Osteosarcoma survival rates have not improved in over 25 years and this is partially due to the tumour's ability to spread to other areas of the body, namely the lungs, in a process known as metastasis. There is an urgent need to develop new treatment options that can target osteosarcoma metastasis in order for patient outcomes to improve.
Professor Grigoriadis wishes to focus his efforts and expertise in to this area and expand on his work investigating a potential treatment target known as FGFR. He hopes that by investigating FGFR in osteosarcoma patient samples, the true benefit of this targeted treatment can be clarified and brought one step closer to the clinic.
What is Professor Grigoriadis's project investigating?
Following successful research projects funded by the Bone Cancer Research Trust back in 2007 and 2009, Professor Grigoriadis has been able to confirm the expression of a well-known cell membrane receptor, known as FGFR (Fibroblast Growth Factor Receptor), in osteosarcomas. Furthermore, he has proved that FGFR plays an important role in osteosarcomas growth, invasion and the development of lung metastases. Professor Grigoriadis now wishes to expand this work and investigate FGFR’s exact mechanism in closer detail; determining if, and how, this molecule can be targeted in order to develop a new treatment option for patients to prevent osteosarcoma’s progression and spread.
He aims to investigate the effects of drugs that target FGFR alone and in combination with other targeted agents to see if this research can be taken one step closer to the clinic. Work looking at the levels of FGFR and other associated molecules will also need to be done in human samples of osteosarcoma to validate the results seen in the laboratory.
How could this project improve treatment options for osteosarcoma patients?
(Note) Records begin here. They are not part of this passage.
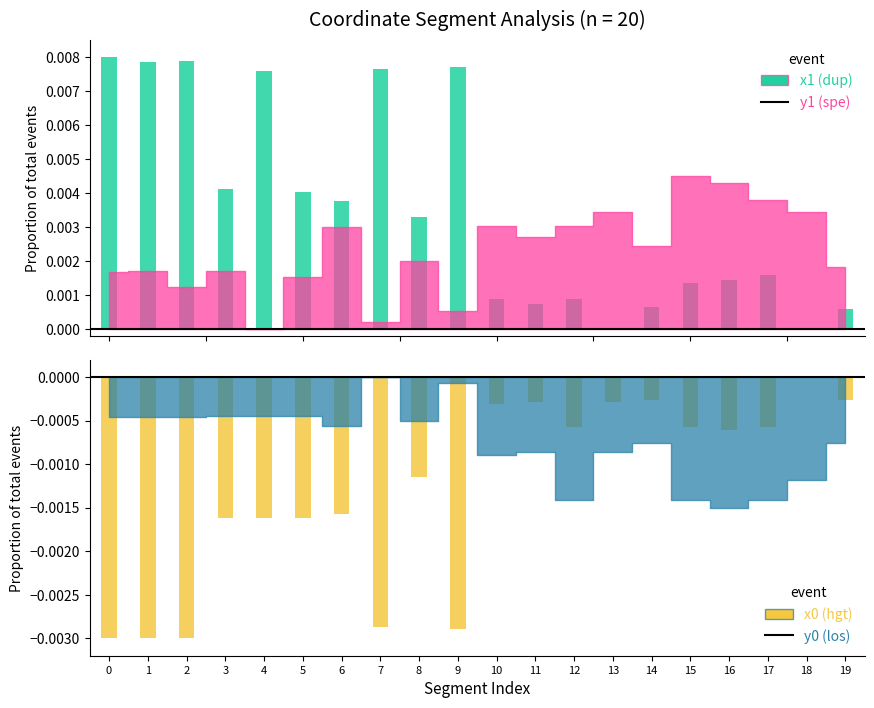

Which series changed the most between 7 and 16?

x1 (dup)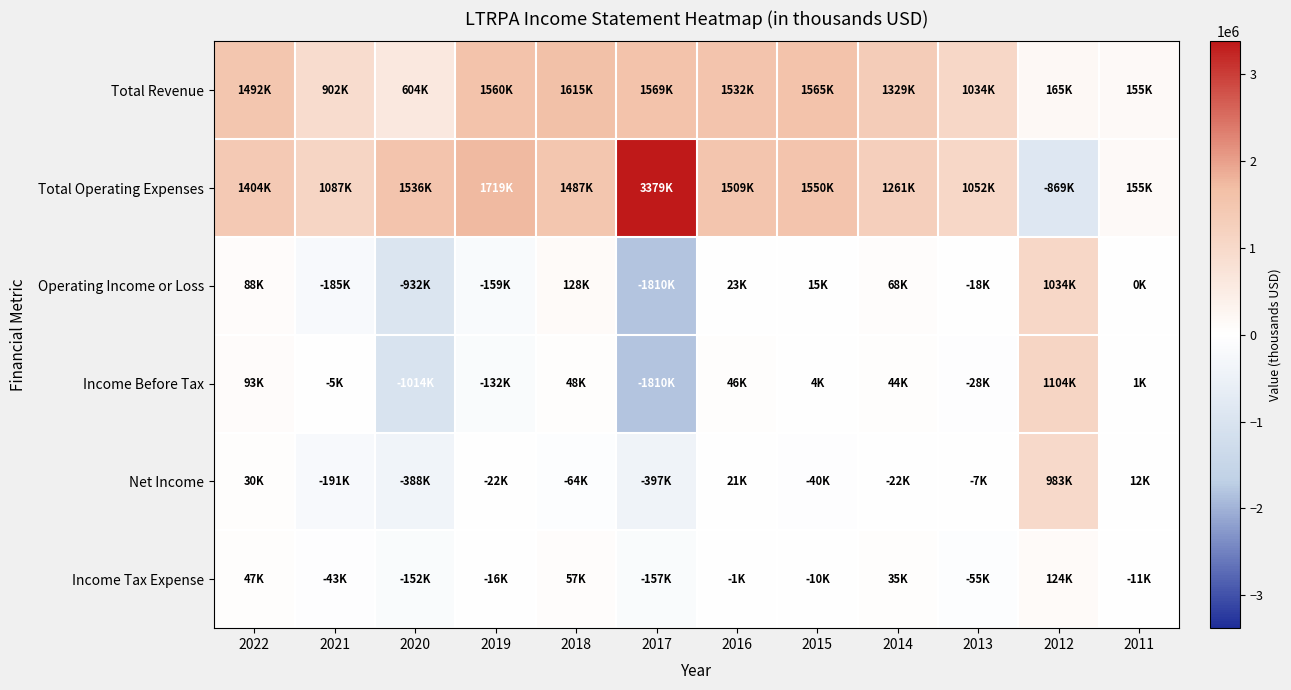

What is the spread (max minus min) of values at 2022?

1462000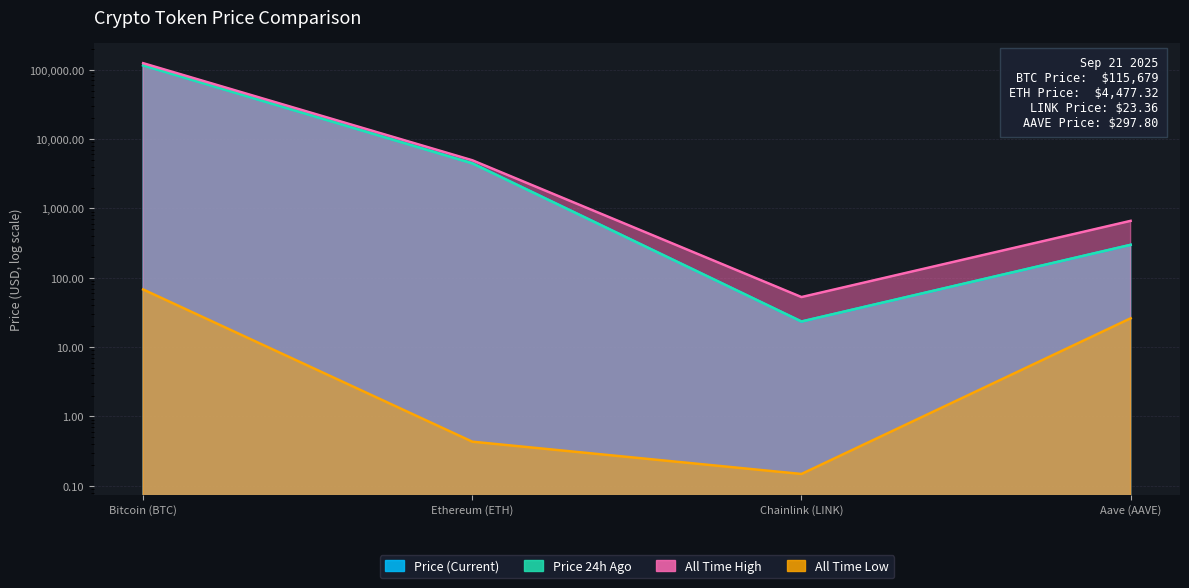

Reading left to right, list all the values displayed in this chart.

Price (Current): Bitcoin (BTC)=115679.0	Ethereum (ETH)=4477.3	Chainlink (LINK)=23.4	Aave (AAVE)=297.8
Price 24h Ago: Bitcoin (BTC)=115524.0	Ethereum (ETH)=4463.6	Chainlink (LINK)=23.4	Aave (AAVE)=298.8
All Time High: Bitcoin (BTC)=124128.0	Ethereum (ETH)=4946.1	Chainlink (LINK)=52.7	Aave (AAVE)=661.7
All Time Low: Bitcoin (BTC)=67.8	Ethereum (ETH)=0.4	Chainlink (LINK)=0.1	Aave (AAVE)=26.0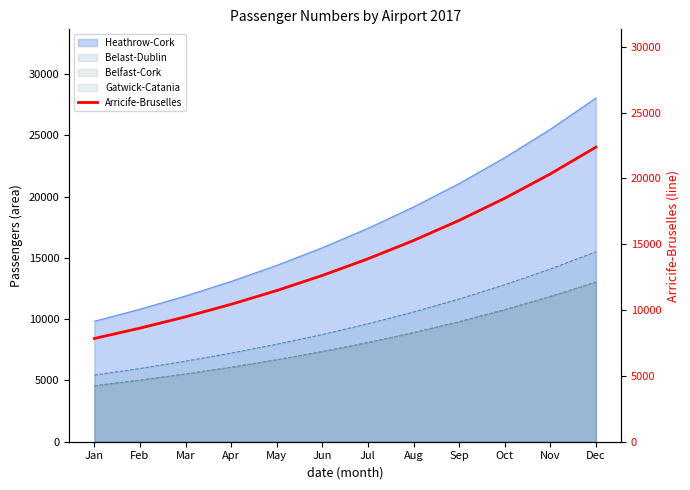

What is the ratio of the value at Nov to the value at Sep?

1.2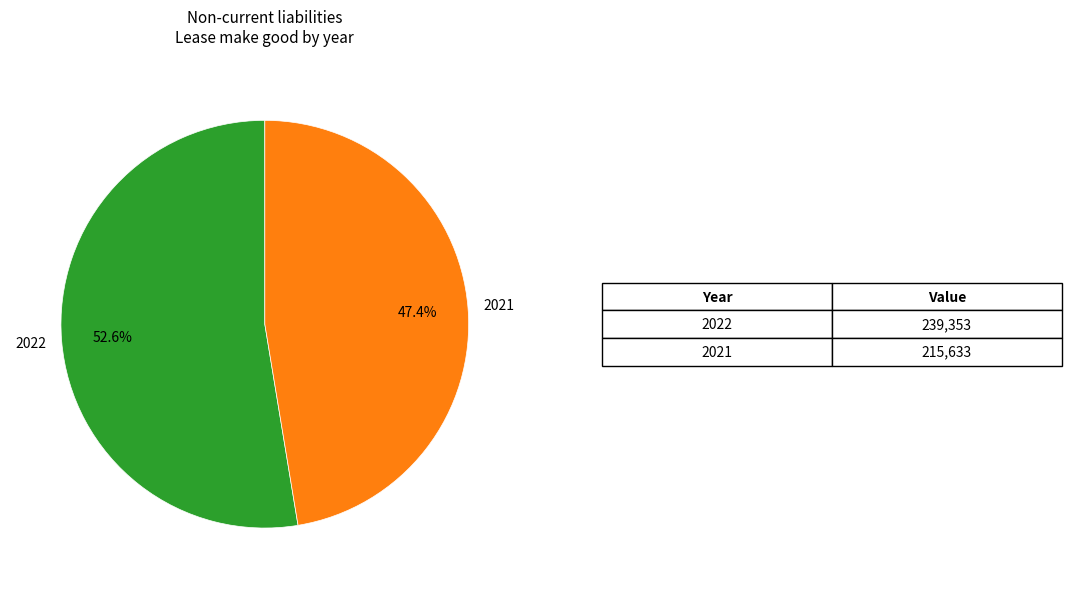

How much of the chart is everything except 2021?

52.6%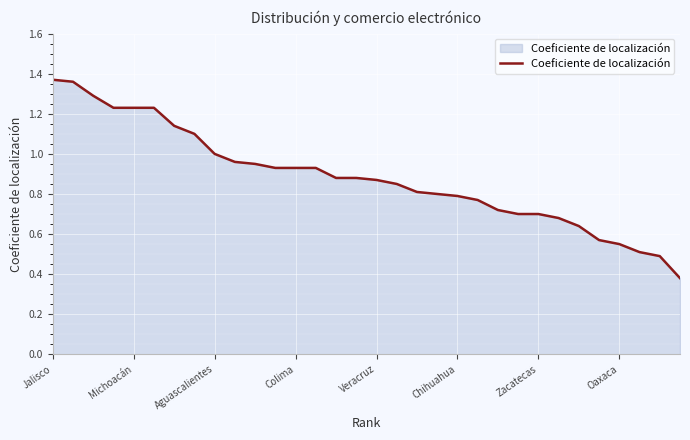

Does the chart have visible grid lines?

Yes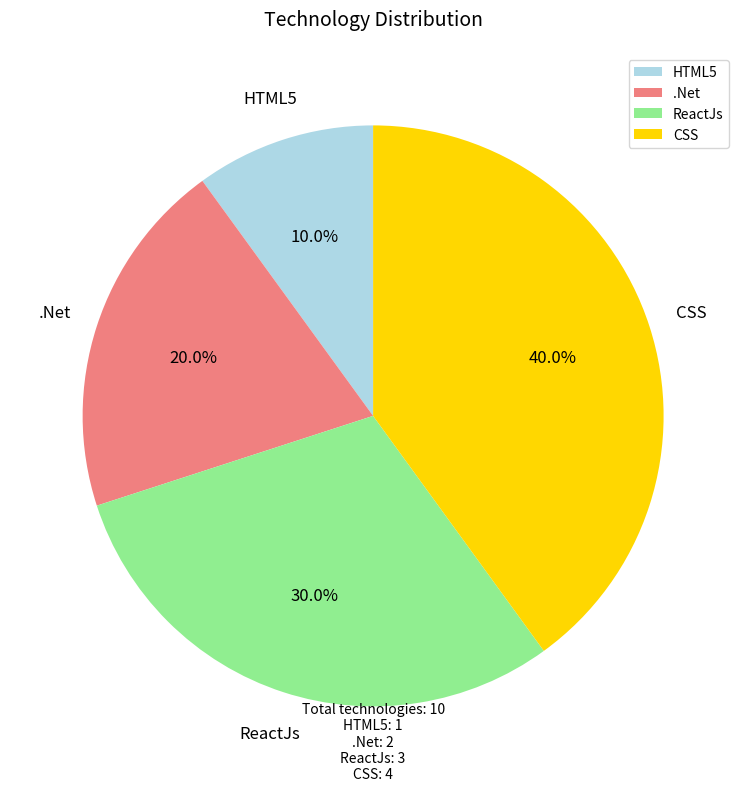

How many segments does this pie chart have?

4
This work has potential to make a direct benefit to oteosarcoma patients and reduce the number and severity of lung metastases that are able to develop after treatment. FGFR has been implicated in the development and progression of many different cancers and is seen in much higher levels in the cancer cells compared to normal healthy cells, which means treatments can specifically target the cancer cells and leave the normal cells in tact. This will result in less side effects for the patient. Drugs targeting both FGFR and associated molecules are being pursued in clinical trials for other cancer types and show limited toxicity to patients. This is extremely positive and means that if Professor Grigoriadis’s work is successful, the time required for these drugs to reach osteosarcoma patients in the clinic could be dramatically reduced.